Stored records

··········

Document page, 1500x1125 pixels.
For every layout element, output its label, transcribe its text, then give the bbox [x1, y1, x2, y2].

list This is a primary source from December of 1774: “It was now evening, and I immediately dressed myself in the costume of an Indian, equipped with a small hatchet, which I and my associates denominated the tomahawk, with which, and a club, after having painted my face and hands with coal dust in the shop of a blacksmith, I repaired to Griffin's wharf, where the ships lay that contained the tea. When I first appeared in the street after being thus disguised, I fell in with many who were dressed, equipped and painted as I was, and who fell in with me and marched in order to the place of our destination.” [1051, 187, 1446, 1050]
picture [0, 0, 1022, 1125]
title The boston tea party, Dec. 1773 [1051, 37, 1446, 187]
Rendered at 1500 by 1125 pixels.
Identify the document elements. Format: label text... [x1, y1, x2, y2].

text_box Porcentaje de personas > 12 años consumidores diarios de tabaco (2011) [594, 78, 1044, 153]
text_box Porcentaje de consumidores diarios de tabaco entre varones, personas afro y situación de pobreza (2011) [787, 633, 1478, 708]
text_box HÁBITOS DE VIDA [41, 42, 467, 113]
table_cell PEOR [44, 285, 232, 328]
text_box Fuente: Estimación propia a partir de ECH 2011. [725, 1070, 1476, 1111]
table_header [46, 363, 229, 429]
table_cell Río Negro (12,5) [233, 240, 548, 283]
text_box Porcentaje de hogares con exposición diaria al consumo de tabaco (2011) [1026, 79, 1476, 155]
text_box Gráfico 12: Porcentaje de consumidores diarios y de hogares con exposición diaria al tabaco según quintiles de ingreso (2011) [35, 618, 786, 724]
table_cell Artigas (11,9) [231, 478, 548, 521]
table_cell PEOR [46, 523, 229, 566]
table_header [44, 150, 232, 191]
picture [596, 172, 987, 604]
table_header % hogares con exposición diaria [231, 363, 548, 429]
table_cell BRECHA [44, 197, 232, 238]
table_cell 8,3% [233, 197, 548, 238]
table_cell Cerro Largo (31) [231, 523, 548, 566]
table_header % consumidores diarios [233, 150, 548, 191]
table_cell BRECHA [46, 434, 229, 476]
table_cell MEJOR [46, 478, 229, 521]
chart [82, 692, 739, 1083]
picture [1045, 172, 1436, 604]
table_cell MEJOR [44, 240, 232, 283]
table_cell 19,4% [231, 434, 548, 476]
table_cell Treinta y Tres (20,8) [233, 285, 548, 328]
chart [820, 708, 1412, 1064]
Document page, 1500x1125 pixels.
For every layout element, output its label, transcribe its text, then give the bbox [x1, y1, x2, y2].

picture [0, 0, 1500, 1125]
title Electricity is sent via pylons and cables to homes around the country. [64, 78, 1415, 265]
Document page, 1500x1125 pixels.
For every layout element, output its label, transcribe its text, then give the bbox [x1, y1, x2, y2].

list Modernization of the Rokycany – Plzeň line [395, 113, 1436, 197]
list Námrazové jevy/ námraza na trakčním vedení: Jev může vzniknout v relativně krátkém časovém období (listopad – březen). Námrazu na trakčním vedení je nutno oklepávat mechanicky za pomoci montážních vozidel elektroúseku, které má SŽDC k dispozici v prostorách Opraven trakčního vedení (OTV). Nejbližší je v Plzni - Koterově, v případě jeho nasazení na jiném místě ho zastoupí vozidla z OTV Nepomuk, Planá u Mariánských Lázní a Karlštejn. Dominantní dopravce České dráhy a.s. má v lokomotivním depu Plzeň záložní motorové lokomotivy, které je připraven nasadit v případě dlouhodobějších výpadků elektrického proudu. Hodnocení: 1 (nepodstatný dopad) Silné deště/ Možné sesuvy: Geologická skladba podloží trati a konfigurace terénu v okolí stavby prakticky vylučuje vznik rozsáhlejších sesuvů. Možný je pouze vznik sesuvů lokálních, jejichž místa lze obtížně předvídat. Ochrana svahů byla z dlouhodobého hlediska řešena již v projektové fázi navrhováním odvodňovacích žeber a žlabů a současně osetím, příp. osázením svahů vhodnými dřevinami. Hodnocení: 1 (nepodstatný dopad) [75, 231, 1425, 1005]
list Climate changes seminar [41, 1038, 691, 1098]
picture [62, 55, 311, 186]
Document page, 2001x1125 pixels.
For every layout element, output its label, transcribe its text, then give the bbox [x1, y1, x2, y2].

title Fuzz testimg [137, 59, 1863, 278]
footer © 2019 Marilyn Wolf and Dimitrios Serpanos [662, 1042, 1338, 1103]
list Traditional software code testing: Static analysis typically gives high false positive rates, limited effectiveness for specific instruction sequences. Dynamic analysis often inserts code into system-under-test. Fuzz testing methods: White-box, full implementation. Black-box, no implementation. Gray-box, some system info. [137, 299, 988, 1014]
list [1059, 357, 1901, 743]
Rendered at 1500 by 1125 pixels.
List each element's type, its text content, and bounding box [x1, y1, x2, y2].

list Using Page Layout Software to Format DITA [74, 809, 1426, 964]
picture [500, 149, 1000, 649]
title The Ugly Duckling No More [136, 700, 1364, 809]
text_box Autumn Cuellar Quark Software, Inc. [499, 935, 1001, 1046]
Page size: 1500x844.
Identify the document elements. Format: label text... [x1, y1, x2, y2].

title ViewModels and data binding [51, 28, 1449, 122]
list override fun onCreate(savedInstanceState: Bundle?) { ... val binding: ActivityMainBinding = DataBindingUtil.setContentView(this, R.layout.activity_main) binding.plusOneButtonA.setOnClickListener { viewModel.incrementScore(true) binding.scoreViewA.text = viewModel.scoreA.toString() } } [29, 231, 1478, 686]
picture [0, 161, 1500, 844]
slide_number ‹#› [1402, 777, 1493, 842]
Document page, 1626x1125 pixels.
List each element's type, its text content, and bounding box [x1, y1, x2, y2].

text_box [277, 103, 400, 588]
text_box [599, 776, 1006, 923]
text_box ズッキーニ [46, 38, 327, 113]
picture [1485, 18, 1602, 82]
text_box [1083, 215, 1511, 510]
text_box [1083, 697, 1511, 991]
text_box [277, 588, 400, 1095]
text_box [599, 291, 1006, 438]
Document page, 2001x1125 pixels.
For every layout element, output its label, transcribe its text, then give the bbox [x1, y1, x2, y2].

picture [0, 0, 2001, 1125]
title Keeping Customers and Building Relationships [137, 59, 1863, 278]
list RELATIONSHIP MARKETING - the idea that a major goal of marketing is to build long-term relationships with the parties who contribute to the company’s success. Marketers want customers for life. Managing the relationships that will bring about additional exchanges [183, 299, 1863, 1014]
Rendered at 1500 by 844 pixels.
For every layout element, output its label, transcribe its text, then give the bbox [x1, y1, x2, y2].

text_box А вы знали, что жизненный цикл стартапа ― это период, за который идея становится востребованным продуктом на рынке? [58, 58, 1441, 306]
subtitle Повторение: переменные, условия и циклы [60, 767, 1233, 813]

··········

-- YOUR ASSIGNMENT --
Each line above is to be restated exactly as it stands.

-- RESPONSE BELOW --
Document page, 1500x1125 pixels.
For every layout element, output its label, transcribe its text, then give the bbox [x1, y1, x2, y2].

list This is a primary source from December of 1774: “It was now evening, and I immediately dressed myself in the costume of an Indian, equipped with a small hatchet, which I and my associates denominated the tomahawk, with which, and a club, after having painted my face and hands with coal dust in the shop of a blacksmith, I repaired to Griffin's wharf, where the ships lay that contained the tea. When I first appeared in the street after being thus disguised, I fell in with many who were dressed, equipped and painted as I was, and who fell in with me and marched in order to the place of our destination.” [1051, 187, 1446, 1050]
picture [0, 0, 1022, 1125]
title The boston tea party, Dec. 1773 [1051, 37, 1446, 187]
Rendered at 1500 by 1125 pixels.
Identify the document elements. Format: label text... [x1, y1, x2, y2].

text_box Porcentaje de personas > 12 años consumidores diarios de tabaco (2011) [594, 78, 1044, 153]
text_box Porcentaje de consumidores diarios de tabaco entre varones, personas afro y situación de pobreza (2011) [787, 633, 1478, 708]
text_box HÁBITOS DE VIDA [41, 42, 467, 113]
table_cell PEOR [44, 285, 232, 328]
text_box Fuente: Estimación propia a partir de ECH 2011. [725, 1070, 1476, 1111]
table_header [46, 363, 229, 429]
table_cell Río Negro (12,5) [233, 240, 548, 283]
text_box Porcentaje de hogares con exposición diaria al consumo de tabaco (2011) [1026, 79, 1476, 155]
text_box Gráfico 12: Porcentaje de consumidores diarios y de hogares con exposición diaria al tabaco según quintiles de ingreso (2011) [35, 618, 786, 724]
table_cell Artigas (11,9) [231, 478, 548, 521]
table_cell PEOR [46, 523, 229, 566]
table_header [44, 150, 232, 191]
picture [596, 172, 987, 604]
table_header % hogares con exposición diaria [231, 363, 548, 429]
table_cell BRECHA [44, 197, 232, 238]
table_cell 8,3% [233, 197, 548, 238]
table_cell Cerro Largo (31) [231, 523, 548, 566]
table_header % consumidores diarios [233, 150, 548, 191]
table_cell BRECHA [46, 434, 229, 476]
table_cell MEJOR [46, 478, 229, 521]
chart [82, 692, 739, 1083]
picture [1045, 172, 1436, 604]
table_cell MEJOR [44, 240, 232, 283]
table_cell 19,4% [231, 434, 548, 476]
table_cell Treinta y Tres (20,8) [233, 285, 548, 328]
chart [820, 708, 1412, 1064]
Document page, 1500x1125 pixels.
For every layout element, output its label, transcribe its text, then give the bbox [x1, y1, x2, y2].

picture [0, 0, 1500, 1125]
title Electricity is sent via pylons and cables to homes around the country. [64, 78, 1415, 265]
Document page, 1500x1125 pixels.
For every layout element, output its label, transcribe its text, then give the bbox [x1, y1, x2, y2].

list Modernization of the Rokycany – Plzeň line [395, 113, 1436, 197]
list Námrazové jevy/ námraza na trakčním vedení: Jev může vzniknout v relativně krátkém časovém období (listopad – březen). Námrazu na trakčním vedení je nutno oklepávat mechanicky za pomoci montážních vozidel elektroúseku, které má SŽDC k dispozici v prostorách Opraven trakčního vedení (OTV). Nejbližší je v Plzni - Koterově, v případě jeho nasazení na jiném místě ho zastoupí vozidla z OTV Nepomuk, Planá u Mariánských Lázní a Karlštejn. Dominantní dopravce České dráhy a.s. má v lokomotivním depu Plzeň záložní motorové lokomotivy, které je připraven nasadit v případě dlouhodobějších výpadků elektrického proudu. Hodnocení: 1 (nepodstatný dopad) Silné deště/ Možné sesuvy: Geologická skladba podloží trati a konfigurace terénu v okolí stavby prakticky vylučuje vznik rozsáhlejších sesuvů. Možný je pouze vznik sesuvů lokálních, jejichž místa lze obtížně předvídat. Ochrana svahů byla z dlouhodobého hlediska řešena již v projektové fázi navrhováním odvodňovacích žeber a žlabů a současně osetím, příp. osázením svahů vhodnými dřevinami. Hodnocení: 1 (nepodstatný dopad) [75, 231, 1425, 1005]
list Climate changes seminar [41, 1038, 691, 1098]
picture [62, 55, 311, 186]
Document page, 2001x1125 pixels.
For every layout element, output its label, transcribe its text, then give the bbox [x1, y1, x2, y2].

title Fuzz testimg [137, 59, 1863, 278]
footer © 2019 Marilyn Wolf and Dimitrios Serpanos [662, 1042, 1338, 1103]
list Traditional software code testing: Static analysis typically gives high false positive rates, limited effectiveness for specific instruction sequences. Dynamic analysis often inserts code into system-under-test. Fuzz testing methods: White-box, full implementation. Black-box, no implementation. Gray-box, some system info. [137, 299, 988, 1014]
list [1059, 357, 1901, 743]
Rendered at 1500 by 1125 pixels.
List each element's type, its text content, and bounding box [x1, y1, x2, y2].

list Using Page Layout Software to Format DITA [74, 809, 1426, 964]
picture [500, 149, 1000, 649]
title The Ugly Duckling No More [136, 700, 1364, 809]
text_box Autumn Cuellar Quark Software, Inc. [499, 935, 1001, 1046]
Page size: 1500x844.
Identify the document elements. Format: label text... [x1, y1, x2, y2].

title ViewModels and data binding [51, 28, 1449, 122]
list override fun onCreate(savedInstanceState: Bundle?) { ... val binding: ActivityMainBinding = DataBindingUtil.setContentView(this, R.layout.activity_main) binding.plusOneButtonA.setOnClickListener { viewModel.incrementScore(true) binding.scoreViewA.text = viewModel.scoreA.toString() } } [29, 231, 1478, 686]
picture [0, 161, 1500, 844]
slide_number ‹#› [1402, 777, 1493, 842]
Document page, 1626x1125 pixels.
List each element's type, its text content, and bounding box [x1, y1, x2, y2].

text_box [277, 103, 400, 588]
text_box [599, 776, 1006, 923]
text_box ズッキーニ [46, 38, 327, 113]
picture [1485, 18, 1602, 82]
text_box [1083, 215, 1511, 510]
text_box [1083, 697, 1511, 991]
text_box [277, 588, 400, 1095]
text_box [599, 291, 1006, 438]
Document page, 2001x1125 pixels.
For every layout element, output its label, transcribe its text, then give the bbox [x1, y1, x2, y2].

picture [0, 0, 2001, 1125]
title Keeping Customers and Building Relationships [137, 59, 1863, 278]
list RELATIONSHIP MARKETING - the idea that a major goal of marketing is to build long-term relationships with the parties who contribute to the company’s success. Marketers want customers for life. Managing the relationships that will bring about additional exchanges [183, 299, 1863, 1014]
Rendered at 1500 by 844 pixels.
For every layout element, output its label, transcribe its text, then give the bbox [x1, y1, x2, y2].

text_box А вы знали, что жизненный цикл стартапа ― это период, за который идея становится востребованным продуктом на рынке? [58, 58, 1441, 306]
subtitle Повторение: переменные, условия и циклы [60, 767, 1233, 813]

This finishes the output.